ケーキィイイイイイ!おまえっ!!!!!!
絹のように薄く引かれたコーヒーの粉を、割れるチョコが僅かに散らしながらフォークが沈んでゆく。
土台のクッキーだかタルトだかを割り、クリームがゴッソリとアマーリエの口に消えていった。
一秒の間もなくガックリとうなだれていたアマーリエの姿が早回しで再生される植物の成長のように活き活きと起き上がり、甘苦の妙からくる官能に表情を蕩けさせる。
そしておもむろにぬらり立ち上がると青い静脈が透ける薄いマブタと色の抜けた長いまつ毛を僅かに開き、口元を緩く笑ませながら横目で俺の両隣に侍る女を見下ろした。
なんだ?突然何を勝ち誇っている?・・・頭がおかしくなったのか??
つか、食えるのかソレ・・・え?
「リィル、あたし悔しい!」
「ジュリアン様、わたくしにも・・・お情けをくださいませ」
縋りつくリエとリリア(ん)が切ない眼差しで見上げてくる。
集団幻覚中毒か・・・怖いんだが。
「おれも食いたい!せんせー!さきっちょだけでいいから!」
「あたしもー!さきっちょだけー!」
誰だ先っちょとか教えたのは。
子ども達がおれもあたしもと騒ぎ出す。
アマーリエがケーキの皿を高く掲げ自由の女神像のごとく勝ち誇っている。
まずい、極限下でのシェルターシーンあるあるスタンピードシーンだ。
たしか某学会の映画では集団セックスさせることにより主人公がたちまちのうちに暴動をおさめていたはず。
しかし子供にセックスしろつっても汚いとこ擦り合わせながら奇声を上げるなんて知能ある人間の行為とは思えない!とキッパリお断りされるだろうことは想像に難くない。
「しかたねーな、デカいケーキだすからおまえら水槽の方寄れよ」
たしか叙・・・・◎苑?で結婚式んときウェディングケーキをティラミスにしろとかつったらクソ長いテーブルに同じ形のクソ長いティラミスが出てきてハマミのやつが『ヤケクソティラミスwww』とか可愛く笑っててむちゃくそちんぽ勃ったんだよなあ悲しい・・・
あれ?叙◎苑は焼肉屋じゃなかったか?・・・まぁちゃんと式場だったしウェディングもやってんだろ(やってません)。

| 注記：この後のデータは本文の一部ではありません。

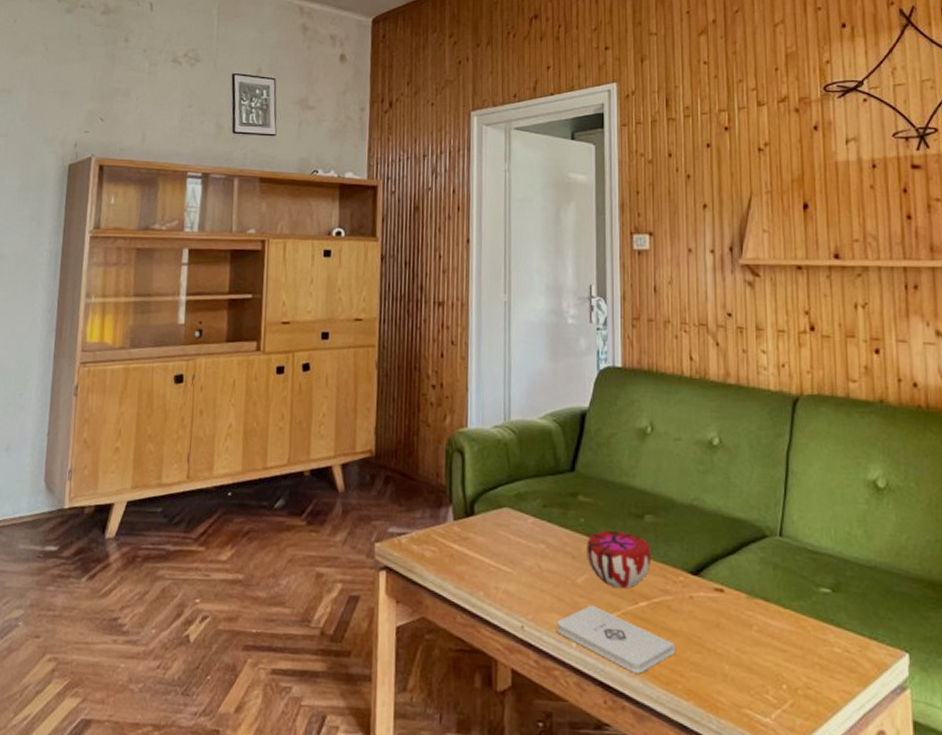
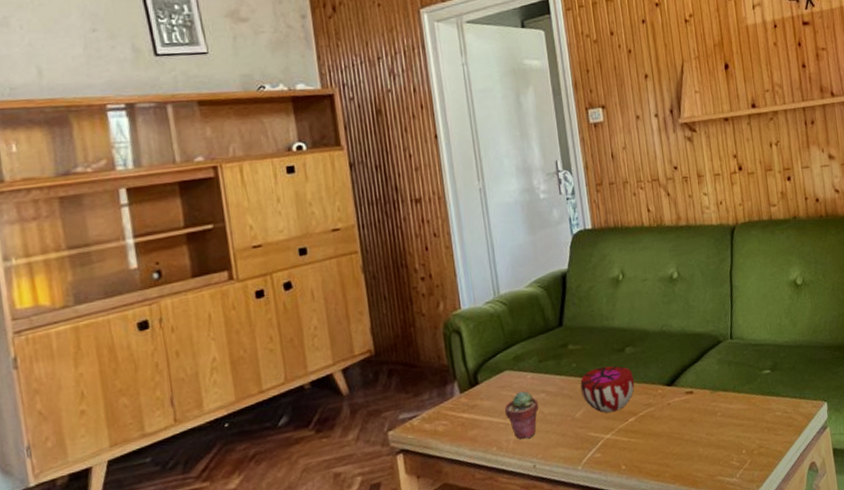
potted succulent: none [499,534,536,593] -> present [505,391,538,439]
notepad: present [557,605,674,674] -> none [563,431,661,476]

なにかの悪夢のように出現したデカいティラミスを切り分けつつ子供に食わせ、取り合いを仲裁したりペットボトル飲料を配ったり食いながら眠ったのを毛布の上に並べたりなんやかんやの戦争を潜り抜けガキどもの寝息をBGMにドアの前でレイジと死んでいると、突然ドアが開き、通路側に倒れる。
「赤十字救急隊です。救助に来ました」
「ああ・・・え?もう鎮火してんの?」
寝たままで失礼、と立ち上がる。
「いえ、衛星軌道上から強襲揚陸艇で降りてます。重篤な傷病者が無ければとりあえず月か小惑星ピーコデスの救急センターに搬送しますので、ゆっくりとでかまいません、搭乗に向かってください」
「子供が寝たばかりなんだよな・・・」
「十四人ですか。機動担架があるのでそれで運搬します」
「すまんな、救急に我儘を」
「いえ、要救助者に幼年が複数いると聞き・・・正直、しばらくはなにも食えなくなると覚悟してましたので」
「そうか。俺も正直、外の奴らをうらやみながら死ぬことになると思っていた・・・ありがとう」
自身のマヌケさでちょっとだけ味わったけどな。
なんとなく握手を交わし、担架の組み上げを手伝った。
俺らがグダグダ死んだりケーキ食ったりしてる内にザイオンの政権放送という名の犯行表明、ザイオン分家であるカン家の養子から公家へと戻った公女ハマミからの決戦宣言、ザイオンの火星条約を無視した重力機関の自爆攻撃による数多の艦隊と基地、コロニーの破壊、消滅などで一時的にユニオンの軍容が無力化するなどがあったらしい。
ま、あとは空の彼方でナミエとギルベルトが決闘して最終回だ。
俺らは安泰。ダナーンズなんかに入らず家を継いで女囲ってセックスしながら平和に生きるぜ・・・・・
オナ二ーで世界を救うのは、老人になってからでいいだろ。